Let’s dive into the specifics of the activity of a Technical Artist
Technical Artists can work in a wide variety of fields, but they tend to focus on one or more of the following disciplines:
One of the main tasks of a Technical Artist is to add detail to the graphics to make them look more realistic when they are in motion. This process of making 3D models move is called rigging. Ripping can be used to bring all sorts of moving things to life, from characters to animals to spaceships. It basically involves placing a moving “bone” in a model so that every limb and part of the model is able to move. These are the points that tell your software which parts of a character should move and which should not. This process can be very time consuming, and Technical Artists often build tools to speed up the rigging process.
Source : God Of War, Sony Santa Monica, (2018)
A shader is a piece of computer code usually used to define how a surface will be rendered. It takes input data (textures, vertices, viewing angles, etc.), modifies it, and then tells the game’s renderer to render it. Shaders can do many effects: shadows, metallic effect, light reflections, roughness, diffuse light…
The Technical Artist can use shaders as a preset of a specific material, such as a grass field or a paved road, to quickly add and enhance the game’s visuals. It is common for most Technical Artists to specialize in the creation and use of shaders. Shaders can quickly improve the visual appearance of an environment, saving the art department time to work on critical set elements.
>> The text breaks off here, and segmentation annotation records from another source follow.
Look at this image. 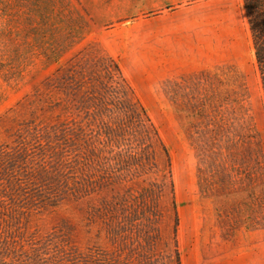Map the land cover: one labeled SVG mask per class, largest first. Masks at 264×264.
Masks as SVG:
<instances>
[{"label":"rangeland","instance_id":"1","mask_svg":"<svg viewBox=\"0 0 264 264\" xmlns=\"http://www.w3.org/2000/svg\"><path fill=\"white\" fill-rule=\"evenodd\" d=\"M264 264V90L243 0H0V264Z\"/></svg>","mask_w":264,"mask_h":264},{"label":"trees","instance_id":"2","mask_svg":"<svg viewBox=\"0 0 264 264\" xmlns=\"http://www.w3.org/2000/svg\"><path fill=\"white\" fill-rule=\"evenodd\" d=\"M252 35L253 53L264 90V0H243Z\"/></svg>","mask_w":264,"mask_h":264},{"label":"crops","instance_id":"3","mask_svg":"<svg viewBox=\"0 0 264 264\" xmlns=\"http://www.w3.org/2000/svg\"><path fill=\"white\" fill-rule=\"evenodd\" d=\"M229 264H236V263H235V261H231V263H229ZM238 264H240V263H238ZM247 264H250V262Z\"/></svg>","mask_w":264,"mask_h":264}]
</instances>
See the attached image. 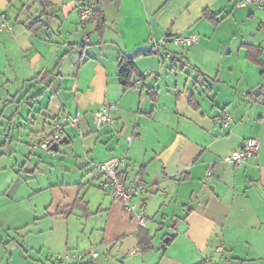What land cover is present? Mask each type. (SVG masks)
<instances>
[{
  "label": "crops",
  "instance_id": "obj_1",
  "mask_svg": "<svg viewBox=\"0 0 264 264\" xmlns=\"http://www.w3.org/2000/svg\"><path fill=\"white\" fill-rule=\"evenodd\" d=\"M50 1L49 26L34 33L38 4L0 0L16 20L0 32V264H55L90 248L99 255L77 264H264V85L254 94L264 74L246 48L260 45L264 60V8L102 0L100 35L95 20L81 21L82 0ZM193 33L187 48L173 42ZM123 55H135L143 75L128 85ZM170 59L186 61V78ZM105 106L115 122L98 127ZM65 116L78 125L66 124L58 150L42 149ZM250 137L261 143L257 157L223 159ZM114 156L128 184H144L133 198L144 227L98 185L95 167ZM140 228L152 244L144 252Z\"/></svg>",
  "mask_w": 264,
  "mask_h": 264
},
{
  "label": "built area",
  "instance_id": "obj_2",
  "mask_svg": "<svg viewBox=\"0 0 264 264\" xmlns=\"http://www.w3.org/2000/svg\"><path fill=\"white\" fill-rule=\"evenodd\" d=\"M241 3L253 4L256 3L260 7L264 8V0H242ZM94 0H82L79 3L78 9L80 12V19L83 23H87L91 20L93 12ZM14 23L9 18L6 12L0 13V32L11 31L14 29ZM199 36L197 34L189 35H175L173 41L179 45H192L198 42ZM142 80H137V83H141ZM73 89H76V84L73 85ZM94 122L98 127L104 124L114 123L115 118L111 115L107 106L102 107L94 113ZM232 122L230 115H225L224 125L229 126ZM66 124L78 125L77 117L65 116L62 119H57L52 123V131L50 134L43 138L37 144L42 149H50L51 145L55 142H59L64 133ZM128 141H131L132 136H129ZM261 143L259 139L250 137L246 139L239 148L233 150L230 154L223 157L225 161L234 162L236 164H242L244 161L255 158L260 150ZM124 162L123 157L114 156L111 157L95 167L96 178L98 180L99 187L107 191L112 198L118 200L125 207L126 211L132 214L140 227L146 225V218L144 211L138 206L137 203L133 202V198L137 196L143 189V182H136L128 184L122 177L119 176V170ZM212 170H208L207 175H211ZM98 252L95 250H88L83 253L66 252L63 254H57L54 257L55 264H77L87 257L94 258L98 256Z\"/></svg>",
  "mask_w": 264,
  "mask_h": 264
},
{
  "label": "trees",
  "instance_id": "obj_3",
  "mask_svg": "<svg viewBox=\"0 0 264 264\" xmlns=\"http://www.w3.org/2000/svg\"><path fill=\"white\" fill-rule=\"evenodd\" d=\"M32 1H33V4H38L40 6L41 12L28 25V29L34 33H37L41 29L47 28L49 26V23L47 20L52 14L50 12V8H52V3L50 0H32ZM101 1L102 0H94L93 12L91 16V20H95L96 22L95 31H97L100 35H102L105 30V21H106L104 13H103V9H102ZM115 1L117 4L119 3V0H115ZM204 15L206 16L208 20L213 22L215 25L219 23L217 14L213 12L212 10L206 9L204 11ZM12 22L16 23V20ZM80 45L82 46L84 44L80 43ZM246 48H247L248 59L252 61L253 63H255L256 65H258L261 68L262 74H264V60L262 59V47L260 45L246 44ZM135 55L133 56L123 55L121 58V63L124 64V66L120 69V77L122 80H125L124 82L125 85H128L130 83V77L133 74H137L140 77H143V75L140 72H137L136 65L134 63ZM120 175L121 174H119V176ZM141 230L143 229L140 228V233H139V250L141 252H144L152 248V244H151L150 237L142 235Z\"/></svg>",
  "mask_w": 264,
  "mask_h": 264
},
{
  "label": "rangeland",
  "instance_id": "obj_4",
  "mask_svg": "<svg viewBox=\"0 0 264 264\" xmlns=\"http://www.w3.org/2000/svg\"><path fill=\"white\" fill-rule=\"evenodd\" d=\"M251 34H252V32H251ZM174 42V41H173ZM175 43V42H174ZM176 44V43H175ZM176 46L178 47V48H187V47H189V46H191V45H189V46H187V45H179V44H176ZM169 63H171V65H176L177 66V68L176 69H178L179 68V70L178 71H176V69L174 70V72H173V74L175 75V72H177V74L180 76V77H182L183 79L184 78H186V74L184 73H181L182 72V69H183V66H185L186 65V61H179V60H169ZM168 67H171L170 65L168 66ZM187 70H188V72H189V69L187 68ZM88 250H95V251H97L98 252V254H99V251L96 249V248H90V249H87V250H68V252H75V253H83V252H86V251H88ZM67 252V251H66ZM86 259H92L91 257H87Z\"/></svg>",
  "mask_w": 264,
  "mask_h": 264
},
{
  "label": "water",
  "instance_id": "obj_5",
  "mask_svg": "<svg viewBox=\"0 0 264 264\" xmlns=\"http://www.w3.org/2000/svg\"><path fill=\"white\" fill-rule=\"evenodd\" d=\"M172 57H176V56H172ZM177 59L181 60L180 57H177ZM263 85H264V82L254 90V94H255V96H259V95L261 94V91H262V87H263ZM61 142H62V140L59 141V142H55V143H53V144L51 145L50 148H51L52 150H58V146H59V144H60ZM79 166H80V164H79Z\"/></svg>",
  "mask_w": 264,
  "mask_h": 264
}]
</instances>
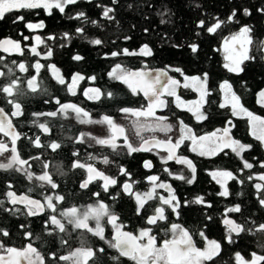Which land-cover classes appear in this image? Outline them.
Wrapping results in <instances>:
<instances>
[{
  "label": "trees",
  "instance_id": "trees-1",
  "mask_svg": "<svg viewBox=\"0 0 264 264\" xmlns=\"http://www.w3.org/2000/svg\"><path fill=\"white\" fill-rule=\"evenodd\" d=\"M258 2L259 0H119V6L116 7L111 3V0H92V3H88L87 0H81L78 5L66 8L65 14H61L56 9H53L51 15H48L45 10L14 11L0 20V39L12 36L22 43V47L30 49L35 46V37L39 35L44 41V43L37 46L41 56L36 57L27 52L25 57H21L15 53L9 54L2 51H0V56H3L6 62L15 59L34 63L39 59L46 67L41 70L38 79L42 81V88H47L48 93L52 97H59L62 102H72L83 107L86 111H89L92 119H100L104 114H109L117 123L125 120L124 114L118 111L119 108L140 107L145 103V99L142 94L133 96L126 85L108 77V72L116 64H120L130 70L145 66L164 68L172 66L180 67L187 75H201L203 77V74L207 73L208 85L212 93L211 97L207 99L214 101L211 104L204 105V109L211 113L209 120L197 122L186 108H176L172 99H168L171 110L164 109L162 113L164 112V115L169 116V121L176 122L177 125V118L184 120L185 124L199 133L222 128L226 126L225 120L231 119L234 125V127L230 126L233 136L242 143L251 144L252 148L243 152L241 156H237L228 149L225 151L228 155L220 154L213 158L199 157L190 151L188 153L189 158L193 160L197 167L196 178L190 185L176 178L178 176L176 174L182 172L190 178L191 174L186 166L172 162L169 166L171 170L168 172L173 176L181 204L183 205L185 200L193 201L197 197H203L204 202L182 206L179 210V217L171 214L170 210L166 214L169 215L170 222L179 223L192 232L203 230L208 238L221 242L223 247L221 255L223 260L227 261L237 251L241 252L243 256L251 255L254 251H258L261 243H264V235L256 232L255 235L251 233L241 234L239 237H235L236 244H228L225 240L227 229L223 223L227 209L236 204L241 205L244 217L249 218V220H256L257 223L264 222V207H261L258 203L253 186L260 181L247 179L250 173L254 177L257 174H264V168L260 167V163L264 162V144H261L260 141L250 134L246 118L231 117L230 111L219 109L218 106L222 103L223 92L219 90L218 86L225 80L229 81L234 91L242 97L241 102L244 106L255 114L264 117V107H261L258 103L259 91L264 88V49L259 48V43L264 41V16L253 9L251 16H243L241 19V24H248L254 27L252 34L254 44L250 55H255L256 59L246 61L245 65H243L244 71L239 74L231 73L224 68L225 61L220 43L228 34L238 30L240 25L228 23L217 30L215 34H210L206 30L197 28L196 24L199 19H205L206 25L213 23L217 17L221 20H226L233 7L238 4L256 5ZM196 3H199L201 7L195 8L194 5ZM97 4L116 7L115 20L104 19L102 7H98ZM128 4H132L133 7L129 9L127 7ZM148 4H152L153 7H148ZM165 6L169 10L165 19L169 20V22L161 25V18L157 13L164 11ZM80 11L85 12L89 20L97 21L100 26L97 27L91 23L84 24L77 19H69V16H75ZM19 15H23L25 21L33 23L43 20L46 27L30 31L25 28L24 21L13 23ZM80 26L85 27L86 37H81L75 32V29ZM146 28L149 29L147 33L144 31ZM65 32H68L71 38H65ZM197 32L200 34L197 35ZM20 33L29 36V40L24 41ZM49 37H55V39H48ZM125 37H131V39H125ZM97 38L104 41L103 45L96 46L89 43L90 40ZM145 43L152 48L153 56L120 55L111 57L108 55L112 51H119L124 48L132 52H138L139 48ZM189 43L198 44L197 53L191 52L188 47ZM49 47L53 50V56L45 59L44 56ZM76 54L81 55L83 59L75 61L73 56ZM51 64H54L59 69L66 83H71V77L76 73L85 77L84 80L78 81L77 95L75 97L66 91L65 86L57 83L50 68L47 67V65ZM31 74H35L34 70H31ZM175 74L179 75L178 73ZM19 75L25 77L28 74ZM93 76L96 77L94 81L90 79ZM93 87H99L102 92H113L115 94L114 98L104 99L103 102L88 100L83 95V91ZM45 99H49V96L43 94L27 96L24 101L25 115L13 118L15 127L17 131L25 133L29 137L41 135L42 142L45 144L55 140L62 144V148L56 152H52L51 149H36L23 138L17 142V148L23 159L39 155L42 160L47 161L49 164L47 171L58 183L59 188L57 190H50V188L41 189L38 186L39 182H30L20 173L6 172L0 169V198H3L6 184L12 182L15 185L14 190L27 192L28 188L31 187L33 192L30 194L42 199L44 194H52L53 192L65 195L66 199L59 204V209H66L72 206L81 209L86 208L88 204H95L98 198L94 197L92 193L101 192L99 199L108 205L110 210H114L127 227L137 230L144 221L136 214L138 205L136 204L135 196L124 193L121 183L124 180H129L134 190H145L149 183L147 177L157 170V163L153 164L150 169L144 168L143 163L151 160L154 162L155 153L141 152L132 156H115L111 149L101 146L91 139V137H96L93 133L100 124H81L76 119L75 113L70 110L67 117L61 115L55 118L41 117V121H47L50 125V133L43 134L32 125L33 117L31 113L56 110L57 105L54 102L45 104ZM0 105L10 111V106H6L2 101H0ZM173 112L176 113L175 116L172 115ZM80 133H87L88 136L85 137L84 143H75L74 140L79 137ZM73 151H79L81 162L95 163L100 170L109 172L110 175L118 178V184L109 189L111 195L103 193L102 181H94L89 185V189H80L79 184L86 177V170L72 168L71 165L75 159L71 155ZM89 154L97 159L95 161H87ZM105 156H108L114 162L104 165L100 161ZM244 160L252 163L254 165L253 169L240 171ZM29 162L32 164L31 170L36 175H40L42 173L41 161L30 160ZM117 164L128 169L131 175L129 177L119 176ZM220 169L231 170L234 175L238 174L245 180L243 184L238 181H228L227 187L230 192L228 197L218 195L221 191L220 185L216 183L211 175L212 171ZM117 193H119V196L113 201L111 197L116 196ZM158 197L157 194L153 200L148 201L145 209L141 210V215H144L145 212L147 214L151 213V208L148 205H157L156 198ZM209 204H211V207L208 206ZM6 214L5 212H0V227H6L10 232V237L15 238L16 242L22 244L24 232L30 230L33 233L36 248L43 254L46 255L53 250L64 254L68 250L67 247L62 248L60 246L59 236L53 240L44 230L43 221L46 216L27 217L24 215L14 216L11 213V215ZM230 214L233 215L235 220L242 219L240 213ZM208 216H211L212 219L208 220L206 218ZM21 223H24L28 228H20ZM81 235L89 238V233H84L83 230H76L72 232L71 245L77 244ZM36 237H40V239ZM195 237L200 238L199 235H195ZM13 238L4 239L10 245L14 244V242L10 241ZM107 238L111 239L109 233ZM93 243L95 244V241ZM105 247L108 253L105 256L106 264H115L109 257L117 255L116 251L108 246ZM259 252L264 254V249ZM46 263L51 264L47 256ZM120 264H135V262H131V260L128 262L123 261L121 257ZM230 264H234V261H231Z\"/></svg>",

Games aren’t the same if we can’t get mind-blowing explosions, fireballs or awesome zombie deaths. Technical Artists understand how to use particles, decals, glows, flowers and other things to create explosions, clouds, skies, water and other visual effects that make those awesome moments happen.
Lighting is an essential element in the creation of realistic scenes and therefore in the profession of Technical Artist. In games, lighting effects can change the whole perception of a scene. For example, a night scene will require precise lighting, just enough to create a suspenseful background.
The art pipeline is essentially the process of building a video game from conception to completion. The process consists of 4 stages: concept, pre-production, production, and post-production. The pipeline helps organize the workflow (think of a big Trello) so that everyone is aware of the work they need to turn in and the deadlines. The pipeline helps manage the budget and schedule, and reduce bottlenecks and inefficiencies.
Generally speaking, the Technical Artist must be able to design and develop all the artistic pipelines needed for the game. In this sense, part of the Technical Artist’s role is to be a pipeline and systems architect.
Becoming a Technical Artist
Rubika Montreal is one of the few schools to offer a three-year Tech Art program. Technical and demanding, the training places students in conditions similar to those of a professional studio. Students learn to create video game projects by mastering both the creative aspect (creation of procedural materials, shaders, particle systems, special effects, game dressing, etc.) and the technical dimension (rigging, programming, integration, etc.). Beyond the technical knowledge, students learn to work in a team and to supervise all the production stages.